Practice: the 'burn-in' period should be sufficient to reach the stationary regime. Convergence diagnostics: Gelman-Rubin criterion (R̂ < 1.1), chain autocorrelation, Geweke test.

Variational Methods and Normalizing Flows

Normalizing flows: transform a simple distribution (standard normal) through invertible differentiable functions f: z ~ p_z, x = f(z), p_x(x) = p_z(f⁻¹(x))·|det(∂f⁻¹/∂x)|. Exact computation of log-likelihood! RealNVP: split z = (z_a, z_b), x_a = z_a, x_b = z_b·exp(s(z_a)) + t(z_a). The Jacobian is triangular → det computed in O(d). Applications: generative models, density estimation, variational inference.

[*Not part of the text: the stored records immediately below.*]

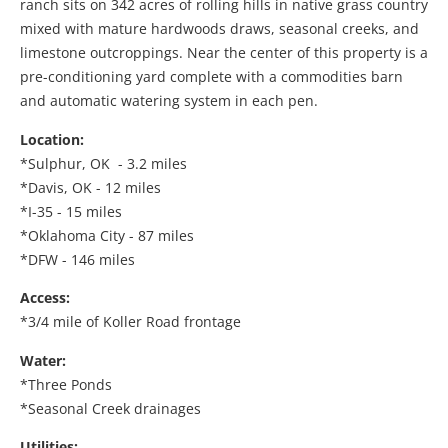
ranch sits on 342 acres of rolling hills in native grass country
mixed with mature hardwoods draws, seasonal creeks, and
limestone outcroppings. Near the center of this property is a
pre-conditioning yard complete with a commodities barn
and automatic watering system in each pen.
Location:
*Sulphur, OK - 3.2 miles
*Davis, OK - 12 miles
*I-35 - 15 miles
*Oklahoma City - 87 miles
*DFW - 146 miles
Access:
*3/4 mile of Koller Road frontage
Water:
*Three Ponds
*Seasonal Creek drainages
Utilities:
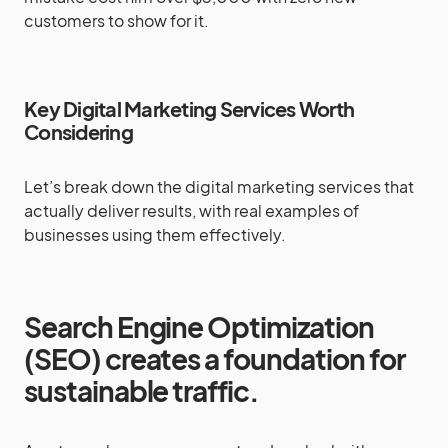
customers to show for it.
Key Digital Marketing Services Worth
Considering
Let’s break down the digital marketing services that
actually deliver results, with real examples of
businesses using them effectively.
Search Engine Optimization
(SEO) creates a foundation for
sustainable traffic.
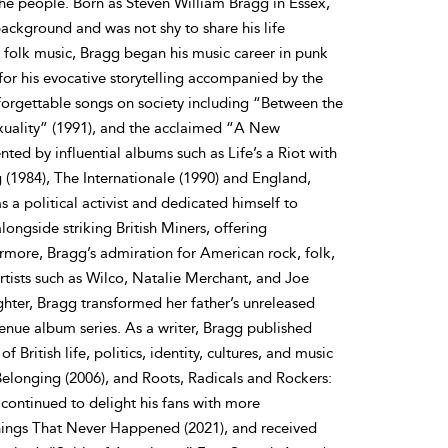
the people. Born as Steven William Bragg in Essex,
ckground and was not shy to share his life
d folk music, Bragg began his music career in punk
for his evocative storytelling accompanied by the
nforgettable songs on society including “Between the
exuality” (1991), and the acclaimed “A New
d by influential albums such as Life’s a Riot with
g (1984), The Internationale (1990) and England,
 a political activist and dedicated himself to
ongside striking British Miners, offering
ermore, Bragg’s admiration for American rock, folk,
rtists such as Wilco, Natalie Merchant, and Joe
hter, Bragg transformed her father’s unreleased
enue album series. As a writer, Bragg published
 British life, politics, identity, cultures, and music
Belonging (2006), and Roots, Radicals and Rockers:
continued to delight his fans with more
Things That Never Happened (2021), and received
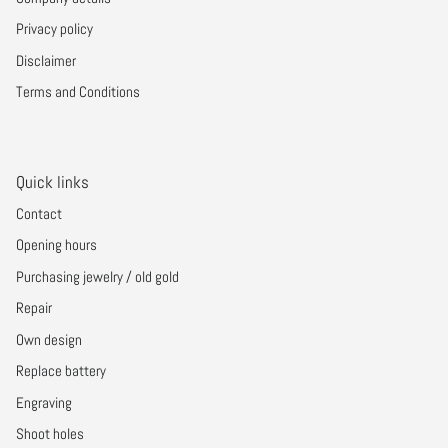
Privacy policy
Disclaimer
Terms and Conditions
Quick links
Contact
Opening hours
Purchasing jewelry / old gold
Repair
Own design
Replace battery
Engraving
Shoot holes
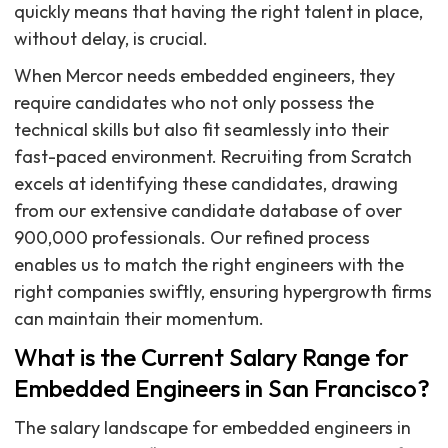
quickly means that having the right talent in place,
without delay, is crucial.
When Mercor needs embedded engineers, they
require candidates who not only possess the
technical skills but also fit seamlessly into their
fast-paced environment. Recruiting from Scratch
excels at identifying these candidates, drawing
from our extensive candidate database of over
900,000 professionals. Our refined process
enables us to match the right engineers with the
right companies swiftly, ensuring hypergrowth firms
can maintain their momentum.
What is the Current Salary Range for
Embedded Engineers in San Francisco?
The salary landscape for embedded engineers in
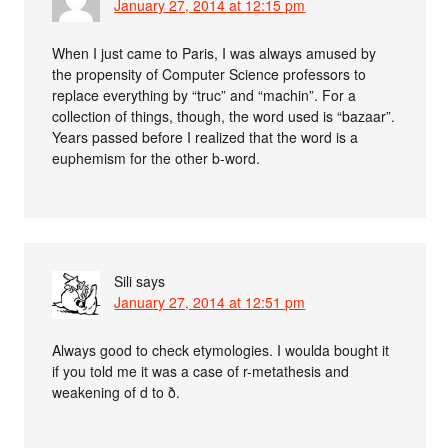
January 27, 2014 at 12:15 pm
When I just came to Paris, I was always amused by
the propensity of Computer Science professors to
replace everything by “truc” and “machin”. For a
collection of things, though, the word used is “bazaar”.
Years passed before I realized that the word is a
euphemism for the other b-word.
Sili
says
January 27, 2014 at 12:51 pm
Always good to check etymologies. I woulda bought it
if you told me it was a case of r-metathesis and
weakening of d to ð.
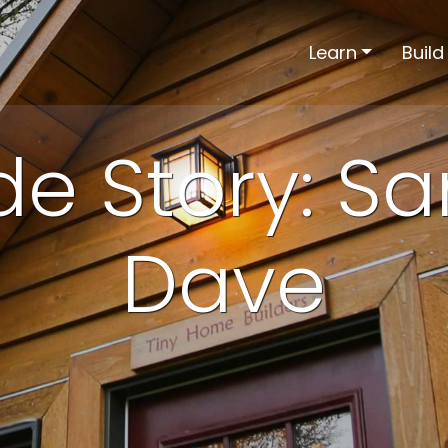
Learn
Build
ide Story: S
Dave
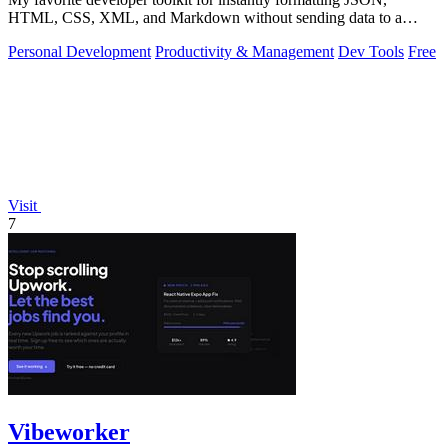
HTML, CSS, XML, and Markdown without sending data to a
server.
Personal Development
Productivity & Management
Dev Tools
Free
Visit
7
Vibeworker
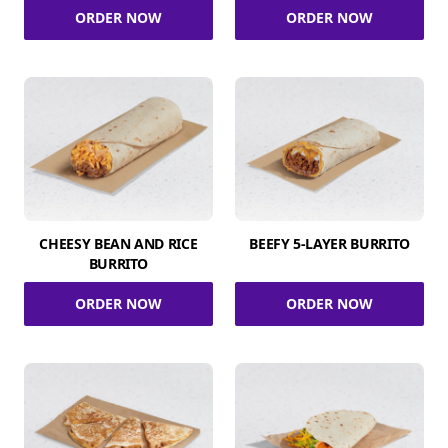
ORDER NOW
ORDER NOW
CHEESY BEAN AND RICE
BEEFY 5-LAYER BURRITO
BURRITO
ORDER NOW
ORDER NOW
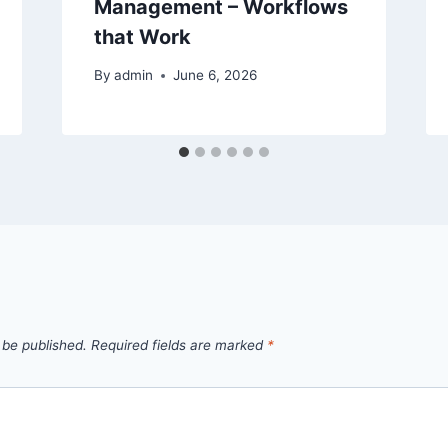
Management – Workflows
that Work
By
admin
June 6, 2026
 be published.
Required fields are marked
*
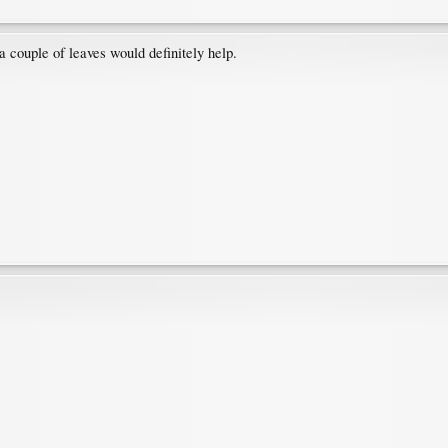
 a couple of leaves would definitely help.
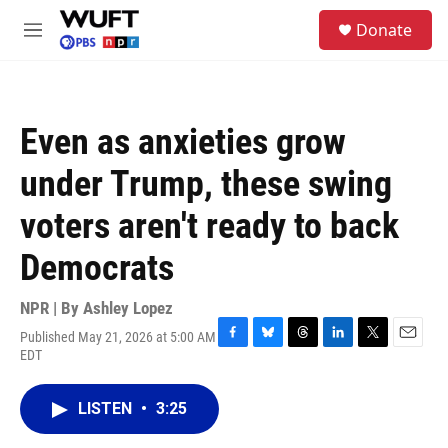
Skip to main content
S
Donate
e
M
a
e
r
n
c
u
h
Even as anxieties grow
u
e
under Trump, these swing
r
y
voters aren't ready to back
Democrats
NPR | By
Ashley Lopez
Published May 21, 2026 at 5:00 AM
F
B
T
L
T
E
EDT
a
l
h
i
w
m
c
u
r
n
i
a
e
e
e
k
t
i
LISTEN
•
3:25
b
s
a
e
t
l
o
k
d
d
e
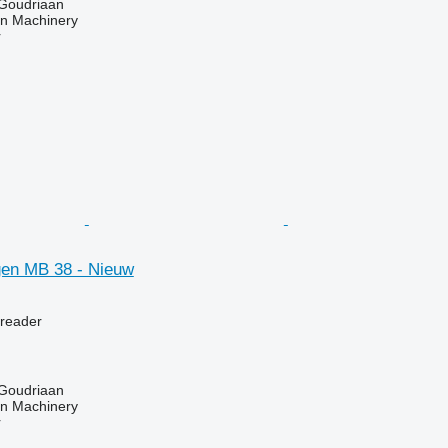
 Goudriaan
an Machinery
r
en MB 38 - Nieuw
preader
 Goudriaan
an Machinery
r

Spectral Methods in Clustering

Spectral clustering: build an affinity graph, normalized Laplacian L = I − D^{-1/2}AD^{-1/2}. The first k eigenvectors of L form a new representation → k-means in the new space. Manifold connection theorem: spectral clustering reveals geometric clusters that k-means misses. Applications: image segmentation, community detection in social networks.

Numerical Example: Stationary Distribution of a Markov Chain

Problem: Two-state MC (sun/rain): P(sun|rain)=0.4, P(rain|sun)=0.3. Matrix: P=[[0.7,0.3],[0.4,0.6]]. Find π and first return times.

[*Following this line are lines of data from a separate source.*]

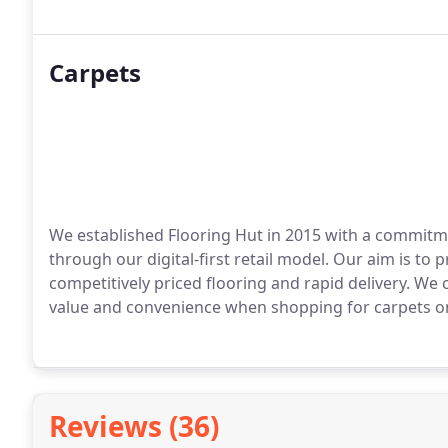
Carpets
We established Flooring Hut in 2015 with a commitme
through our digital-first retail model. Our aim is to
competitively priced flooring and rapid delivery. We 
value and convenience when shopping for carpets on
Reviews (36)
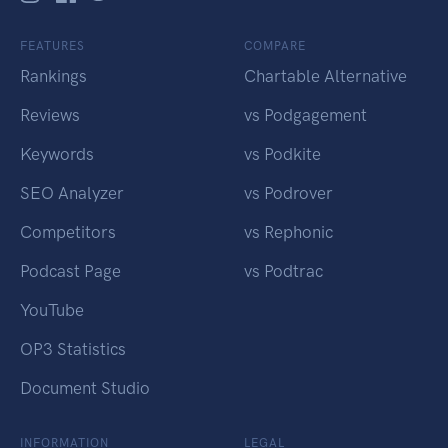
FEATURES
COMPARE
Rankings
Chartable Alternative
Reviews
vs Podgagement
Keywords
vs Podkite
SEO Analyzer
vs Podrover
Competitors
vs Rephonic
Podcast Page
vs Podtrac
YouTube
OP3 Statistics
Document Studio
INFORMATION
LEGAL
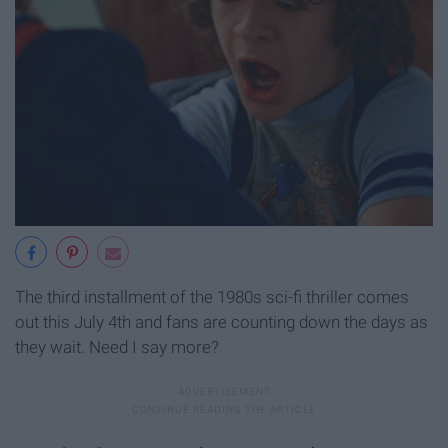
The third installment of the 1980s sci-fi thriller comes
out this July 4th and fans are counting down the days as
they wait. Need I say more?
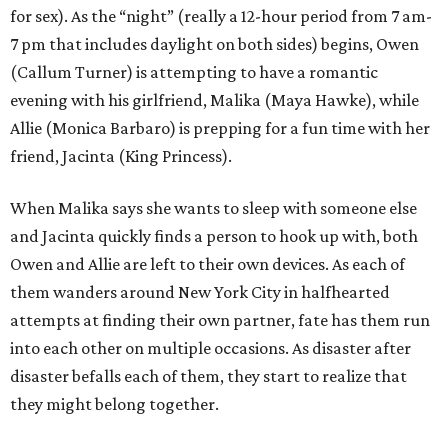
for sex). As the “night” (really a 12-hour period from 7 am-
7 pm that includes daylight on both sides) begins, Owen
(Callum Turner) is attempting to have a romantic
evening with his girlfriend, Malika (Maya Hawke), while
Allie (Monica Barbaro) is prepping for a fun time with her
friend, Jacinta (King Princess).
When Malika says she wants to sleep with someone else
and Jacinta quickly finds a person to hook up with, both
Owen and Allie are left to their own devices. As each of
them wanders around New York City in halfhearted
attempts at finding their own partner, fate has them run
into each other on multiple occasions. As disaster after
disaster befalls each of them, they start to realize that
they might belong together.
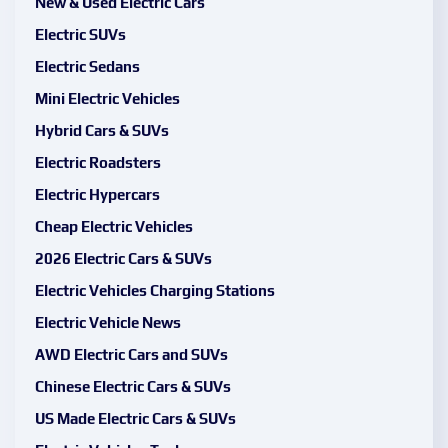
New & Used Electric Cars
Electric SUVs
Electric Sedans
Mini Electric Vehicles
Hybrid Cars & SUVs
Electric Roadsters
Electric Hypercars
Cheap Electric Vehicles
2026 Electric Cars & SUVs
Electric Vehicles Charging Stations
Electric Vehicle News
AWD Electric Cars and SUVs
Chinese Electric Cars & SUVs
US Made Electric Cars & SUVs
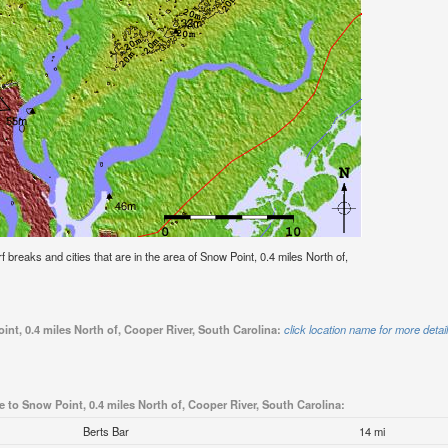
rf breaks and cities that are in the area of Snow Point, 0.4 miles North of,
int, 0.4 miles North of, Cooper River, South Carolina:
click location name for more detai
e to Snow Point, 0.4 miles North of, Cooper River, South Carolina:
Berts Bar
14 mi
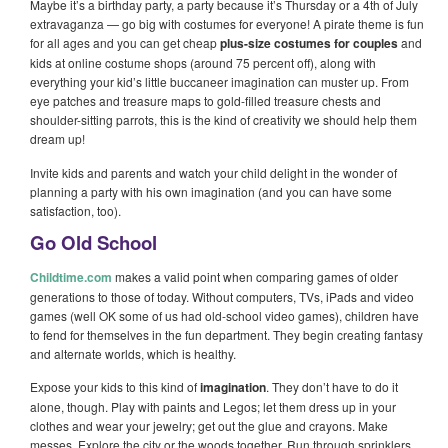
Maybe it’s a birthday party, a party because it’s Thursday or a 4th of July
extravaganza — go big with costumes for everyone! A pirate theme is fun
for all ages and you can get cheap
plus-size costumes for couples
and
kids at online costume shops (around 75 percent off), along with
everything your kid’s little buccaneer imagination can muster up. From
eye patches and treasure maps to gold-filled treasure chests and
shoulder-sitting parrots, this is the kind of creativity we should help them
dream up!
Invite kids and parents and watch your child delight in the wonder of
planning a party with his own imagination (and you can have some
satisfaction, too).
Go Old School
Childtime.com
makes a valid point when comparing games of older
generations to those of today. Without computers, TVs, iPads and video
games (well OK some of us had old-school video games), children have
to fend for themselves in the fun department. They begin creating fantasy
and alternate worlds, which is healthy.
Expose your kids to this kind of
imagination
. They don’t have to do it
alone, though. Play with paints and Legos; let them dress up in your
clothes and wear your jewelry; get out the glue and crayons. Make
messes. Explore the city or the woods together. Run through sprinklers.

Step 1: System π·P=π: π₁=0.7π₁+0.4π₂, π₂=0.3π₁+0.6π₂, π₁+π₂=1.

Step 2: From the first equation: 0.3π₁=0.4π₂ → π₁=4π₂/3. Normalization: 4π₂/3+π₂=1 → 7π₂/3=1 → π₂=3/7≈0.429.

Step 3: π₁=4/7≈0.571, π₂=3/7≈0.429. In the long run: 57.1% of days are sunny.

Step 4: E[T_sun→sun]=1/π₁=7/4=1.75 steps. Mixing rate: λ₂=tr(P)−det(P)... actually, the second eigenvalue = 0.7+0.6−1=0.3. P^n converges to [[π₁,π₂],[π₁,π₂]] as 0.3ⁿ. For n=10: 0.3¹⁰≈0.000006 — virtually instantaneous mixing.